July 05, 2005
The Crushing Opportunity of Free Will

I've had a lingering feeling for the last month or so that I'm going to awkwardly try to force into English sentences. It's something like this ... free will (the experience of free will, anyway) is such an awesome opportunity that it can terrify one into absolute immobility and paralysis, and the only way to deal with this crushing responsibility is to discard entirely any hope of always making the best decisions, and to sever any kind of emotional attachment to any possible outcome of one's decisions, which, while rarely significant in the long run, can occasionally add to a sort of fulcrum point that can tip not only the scales of one's own personal dramatic trajectory, but the course of history itself.

Ok time to refill the wine glass.

That's better. Take two. Same feeling, different approach. All failure are failures of the imagination. That is, we are all within a range of a fairly short sequence of decisions that can propel us rapidly to any kind of success we can imagine. This is not to say that we are all born with an equal hand of cards (and for the rest of this blog entry please ignore any mixing or other kinds of abuse of metaphors ... I warned you this wasn't going to be pretty). We are given radically different opportunity-scapes. In general, those with the best chances are the most blind to the possibilities, while those born into desperation know a good chance when they see it. Of course this isn't always true ... just a broad generalization. I consider myself very lucky to be somewhere in the middle of the spectrum ... no silver spoon, yet not born into crushing poverty, in a country with no freedom, or infrastructure, or sound environment (to name just a few sources of oft-taken-for-granted wealth that all of us in the USA have).

So, back to the burden ... the burden of knowing that just a few good calls can take you so much higher, but never knowing exactly what those calls are. In my line of work that could be signing a great track, or writing a great track, or playing a number of tracks blended particularly well together, or meeting someone who can connect you to something, or giving something to someone who then wants to give you something back even better. And not just work, the same holds true in love, in friendship, in creativity. We are all *so close* to what we want. Not the in sense of instant gratification, of things happening quickly, but in the sense of using our free will to make several good decisions in a particular order, and voila!, life has changed. It can go the other way too ... we can fall so fast.

Of course life is not about success, it's about experience, because that's all it is really right? But our experience becomes very stale if we aren't oriented towards something, be it internal growth, external achievement, or some combination.

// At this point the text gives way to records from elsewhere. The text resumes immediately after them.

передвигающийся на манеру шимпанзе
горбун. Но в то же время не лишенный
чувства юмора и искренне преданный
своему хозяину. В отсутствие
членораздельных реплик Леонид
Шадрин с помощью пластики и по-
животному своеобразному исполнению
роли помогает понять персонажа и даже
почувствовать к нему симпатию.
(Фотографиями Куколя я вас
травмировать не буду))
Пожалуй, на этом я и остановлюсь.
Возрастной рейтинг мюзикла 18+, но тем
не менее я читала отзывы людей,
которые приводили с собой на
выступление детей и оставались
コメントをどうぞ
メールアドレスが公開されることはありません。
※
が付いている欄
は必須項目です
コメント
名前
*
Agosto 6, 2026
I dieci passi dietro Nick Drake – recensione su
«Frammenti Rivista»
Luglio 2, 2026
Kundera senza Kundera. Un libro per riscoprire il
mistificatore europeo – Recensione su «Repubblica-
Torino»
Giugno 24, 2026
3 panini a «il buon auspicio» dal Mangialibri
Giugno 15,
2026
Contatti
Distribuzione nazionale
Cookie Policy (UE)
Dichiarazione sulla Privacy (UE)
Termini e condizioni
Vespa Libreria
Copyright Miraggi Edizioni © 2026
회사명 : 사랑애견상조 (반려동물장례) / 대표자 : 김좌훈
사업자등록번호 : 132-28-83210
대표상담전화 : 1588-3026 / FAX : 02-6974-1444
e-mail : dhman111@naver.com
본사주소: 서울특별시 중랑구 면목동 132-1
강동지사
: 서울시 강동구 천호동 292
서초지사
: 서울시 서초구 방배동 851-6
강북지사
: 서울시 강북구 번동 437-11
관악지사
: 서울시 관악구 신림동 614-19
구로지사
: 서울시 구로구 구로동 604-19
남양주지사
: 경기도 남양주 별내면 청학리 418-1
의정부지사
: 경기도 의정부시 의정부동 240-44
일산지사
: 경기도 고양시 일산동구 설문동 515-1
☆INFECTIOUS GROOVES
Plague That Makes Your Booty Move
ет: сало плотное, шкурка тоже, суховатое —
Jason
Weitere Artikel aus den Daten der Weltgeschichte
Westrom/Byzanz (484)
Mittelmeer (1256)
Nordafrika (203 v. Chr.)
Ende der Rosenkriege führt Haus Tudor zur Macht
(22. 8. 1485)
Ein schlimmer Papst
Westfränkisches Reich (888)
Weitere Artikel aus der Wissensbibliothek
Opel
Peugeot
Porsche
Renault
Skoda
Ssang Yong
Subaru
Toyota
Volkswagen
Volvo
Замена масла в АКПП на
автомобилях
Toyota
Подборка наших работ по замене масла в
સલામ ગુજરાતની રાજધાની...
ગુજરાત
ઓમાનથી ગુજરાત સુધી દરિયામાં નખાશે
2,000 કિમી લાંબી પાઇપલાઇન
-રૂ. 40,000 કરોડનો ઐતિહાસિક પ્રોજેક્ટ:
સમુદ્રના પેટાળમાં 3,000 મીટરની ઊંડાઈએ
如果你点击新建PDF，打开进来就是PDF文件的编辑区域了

AND who can live with this burden, that the difference between a crushing, deadening, work-a-day, grueling life and one that affords nearly limitless freedom and joy is just a short sequence of imaginative decisions away? Talk about pressure ... Jeez, life is intense. You can't let it get to you. But you can't let it get away from you either, because we're playing for keeps here. Then again, most decisions aren't fatal, unless you're in active combat or something like that. Most of us desk/studio types get lots and lots of chances.

So where does this leave me, personally? Three things that I can think of at the moment, after two glasses of wine. Don't take anything seriously, except for everything. Be decent to everyone, and when you have what seems to be a half decent idea grab it grab it grab it grab it!